USN Signs Major Virginia Sub Contract

Jan 5, 2009
By Bettina H. Chavanne

A major new U.S. Navy production contract for eight more Virginia-class submarines marks the most successful year yet for the high-profile submarine, as well as the importance of its Washington and New England advocate communities.

The U.S. Navy has signed a five-year, $14 billion contract with Northrop Grumman and General Dynamics Electric Boat for eight Virginia-class submarines (Aerospace DAILY, Dec. 23). In official statements late Dec. 22 and a teleconference call with reporters early Dec. 23, executives and lawmakers were ebullient with the milestone.

General Dynamics Electric Boat’s press conference on the announcement drew congressional heavyweights. Sens. Joe Lieberman (I-Conn.), Christopher Dodd (D-Conn.), Jack Reed (D-R.I.) and Sheldon Whitehouse (D-R.I.) were joined by Reps. James Langevin (D-R.I.) and Joe Courtney (D-Conn.).

Dodd said the Navy’s contract announcement is the “culmination of decades of work. This didn’t happen miraculously.”

The contract immediately provides for $2.4 billion to fund construction of SSN-784, to be the USS North Dakota, as well as advanced procurement for SSN-785 and funding to purchase materials and parts for multiple boats at one time.

The Navy said that to reach its cost-cutting goal, the program followed a three-prong strategy. The first element, which accounts for half of the supposed savings, involved increasing production to two ships annually in a multiyear procurement (MYP) contract to spread the shipyards’ overhead costs over more ships. Industry has long argued that they could achieve more savings per sub if the Navy and Congress ordered more subs sooner.

Meanwhile, the rest of the savings stem from a $600 million investment to redesign portions of the ship for more efficient production and to improve construction processes, thereby reducing the construction span from 84 to 60 months, the Navy said.

Along those lines, the most extensive cost-reduction modification involves the replacement of the traditional sonar sphere with a Large Aperture Bow (LAB) Array and the 12 vertical launch tubes with two large Virginia Payload Tubes (VPT).
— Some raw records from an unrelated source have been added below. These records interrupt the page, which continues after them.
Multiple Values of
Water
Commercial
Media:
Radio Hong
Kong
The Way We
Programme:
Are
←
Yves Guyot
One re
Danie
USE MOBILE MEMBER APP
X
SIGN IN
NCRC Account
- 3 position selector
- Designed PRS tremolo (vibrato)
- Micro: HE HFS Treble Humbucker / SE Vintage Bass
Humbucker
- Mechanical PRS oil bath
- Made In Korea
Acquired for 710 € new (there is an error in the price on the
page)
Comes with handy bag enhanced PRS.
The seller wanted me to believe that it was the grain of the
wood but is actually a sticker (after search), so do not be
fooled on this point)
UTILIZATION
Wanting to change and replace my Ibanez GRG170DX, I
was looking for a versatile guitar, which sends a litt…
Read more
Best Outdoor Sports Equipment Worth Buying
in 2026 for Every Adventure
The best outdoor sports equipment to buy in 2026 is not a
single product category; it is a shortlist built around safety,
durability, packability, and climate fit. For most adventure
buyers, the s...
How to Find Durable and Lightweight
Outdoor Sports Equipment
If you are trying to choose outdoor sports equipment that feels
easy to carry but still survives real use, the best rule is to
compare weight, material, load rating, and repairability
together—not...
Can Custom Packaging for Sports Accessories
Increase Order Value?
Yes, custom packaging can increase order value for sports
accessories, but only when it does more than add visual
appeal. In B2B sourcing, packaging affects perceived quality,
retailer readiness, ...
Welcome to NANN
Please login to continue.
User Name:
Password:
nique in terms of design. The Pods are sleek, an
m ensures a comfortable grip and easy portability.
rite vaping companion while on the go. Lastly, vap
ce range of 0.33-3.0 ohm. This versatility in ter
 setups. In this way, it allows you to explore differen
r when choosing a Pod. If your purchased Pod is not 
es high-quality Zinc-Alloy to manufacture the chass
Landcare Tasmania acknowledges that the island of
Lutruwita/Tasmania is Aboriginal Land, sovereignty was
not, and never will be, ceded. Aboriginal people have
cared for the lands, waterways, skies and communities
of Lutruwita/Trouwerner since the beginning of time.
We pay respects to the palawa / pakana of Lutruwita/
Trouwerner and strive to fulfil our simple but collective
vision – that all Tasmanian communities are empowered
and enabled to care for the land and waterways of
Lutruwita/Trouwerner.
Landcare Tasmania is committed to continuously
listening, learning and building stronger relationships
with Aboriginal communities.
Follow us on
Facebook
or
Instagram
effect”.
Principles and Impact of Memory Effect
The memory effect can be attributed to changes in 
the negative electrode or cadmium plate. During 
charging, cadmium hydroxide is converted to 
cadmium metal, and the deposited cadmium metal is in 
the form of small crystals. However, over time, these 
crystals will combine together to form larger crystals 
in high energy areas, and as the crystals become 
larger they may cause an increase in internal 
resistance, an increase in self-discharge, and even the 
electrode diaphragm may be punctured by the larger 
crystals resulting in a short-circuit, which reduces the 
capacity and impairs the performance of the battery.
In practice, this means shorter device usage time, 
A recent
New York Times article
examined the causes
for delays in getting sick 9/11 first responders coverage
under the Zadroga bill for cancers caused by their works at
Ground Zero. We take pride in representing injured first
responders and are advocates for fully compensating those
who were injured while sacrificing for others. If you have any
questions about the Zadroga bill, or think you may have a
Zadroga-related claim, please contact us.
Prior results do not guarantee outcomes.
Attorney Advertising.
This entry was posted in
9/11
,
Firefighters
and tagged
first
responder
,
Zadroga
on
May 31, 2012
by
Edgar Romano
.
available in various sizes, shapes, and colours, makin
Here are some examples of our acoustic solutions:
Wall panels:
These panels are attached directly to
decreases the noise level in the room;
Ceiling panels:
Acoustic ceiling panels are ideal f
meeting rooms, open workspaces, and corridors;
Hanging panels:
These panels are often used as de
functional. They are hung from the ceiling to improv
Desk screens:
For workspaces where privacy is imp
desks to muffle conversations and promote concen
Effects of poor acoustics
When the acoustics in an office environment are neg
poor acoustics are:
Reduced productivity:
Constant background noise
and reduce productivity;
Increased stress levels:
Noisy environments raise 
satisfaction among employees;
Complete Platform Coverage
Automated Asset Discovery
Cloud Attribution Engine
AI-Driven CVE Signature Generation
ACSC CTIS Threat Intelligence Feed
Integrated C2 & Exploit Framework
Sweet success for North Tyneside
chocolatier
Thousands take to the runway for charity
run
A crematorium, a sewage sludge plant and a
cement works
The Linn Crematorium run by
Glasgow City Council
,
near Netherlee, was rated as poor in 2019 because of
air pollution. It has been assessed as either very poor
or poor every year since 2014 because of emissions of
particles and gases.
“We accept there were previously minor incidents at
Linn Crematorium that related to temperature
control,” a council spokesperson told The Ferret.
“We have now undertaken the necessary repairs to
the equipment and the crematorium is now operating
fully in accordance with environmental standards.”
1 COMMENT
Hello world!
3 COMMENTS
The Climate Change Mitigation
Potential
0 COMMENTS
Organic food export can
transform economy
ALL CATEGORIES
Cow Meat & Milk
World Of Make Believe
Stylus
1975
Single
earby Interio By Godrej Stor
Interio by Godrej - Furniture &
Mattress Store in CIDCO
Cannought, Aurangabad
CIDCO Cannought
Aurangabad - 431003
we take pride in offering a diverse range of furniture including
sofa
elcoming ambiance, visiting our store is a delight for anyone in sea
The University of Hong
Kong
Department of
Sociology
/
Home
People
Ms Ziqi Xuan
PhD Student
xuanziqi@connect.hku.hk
The LAB and VPT, along with more than two dozen associated modifications, save $40 million per submarine, beginning with the FY ’12 ships, according to the Navy.

In a Dec. 18 announcement, Rear Adm. William Hilarides, the Navy’s program executive officer for submarine, said all Virginia subs now under construction are on track to be delivered between eight and 12 months early compared with their the contract delivery dates.